Do you get confused when you read prophecy? Have you wondered how some people can read it and make perfect sense of it? Have you taken time to study it? Have you studied the history and context surrounding the prophecy? Or have you read a few verses without it?
Reading and understanding prophecy requires work. We need to know more than the few verses of prophecy. We need to know the history prior to the prophecy. We need to know the context in which the prophecy was written. Finally, we need to put the pieces together.
Ezekiel was of the priestly line. He was one of those taken into exile to Babylon nearly six-hundred years before Jesus. The temple had been destroyed. The Israelites had been conquered. They were crying out for deliverance. Ezekiel’s call to prophecy came at the time he would have begun to serve as a priest in the temple.

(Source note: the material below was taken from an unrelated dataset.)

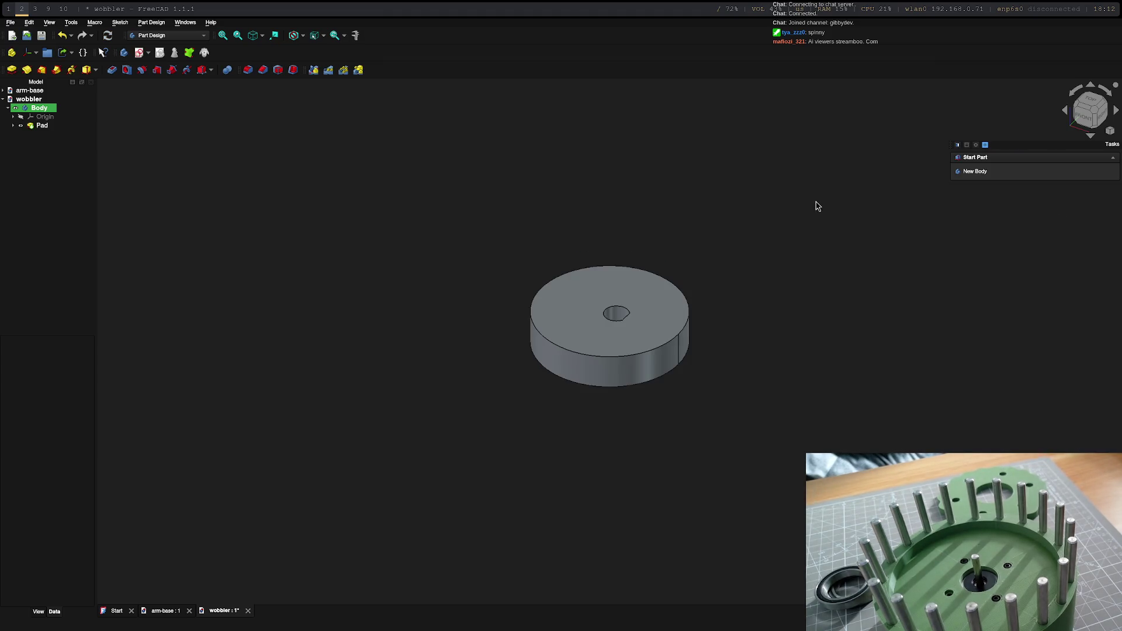
{"action": "middle_click_drag", "start_coordinate": [685, 228], "coordinate": [646, 265]}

With this history in mind, when Ezekiel prophecies that David would feed and shepherd God’s people, he was not speaking of King David. He was speaking of someone in the line of David. When he spoke of David being a prince among them, he is speaking of a son, for the son of a king is a prince.
How do we interpret this prophecy? Ezekiel is prophesying about Jesus coming. Jesus is of the line of David from a human perspective. We interpret being the prince as Jesus being the Son of God. And we know now that Jesus called Himself the Good Shepherd. He is our provider and protector. He cares for us and loves us.
I pray we all seek to know the history and context of prophecy. I pray we take time to study Scripture. I pray each one of us knows that Jesus is our Good Shepherd who loves and cares for us. Know history. Know context. Study Scripture. Jesus is the Good Shepherd. Jesus cares for you. Jesus loves you.
Ezekiel 34:23-24 I will set up over them one shepherd, my servant David, and he shall feed them; he shall feed them and be their shepherd. And I the Lord will be their God, and my servant David shall be prince among them; I the Lord have spoken.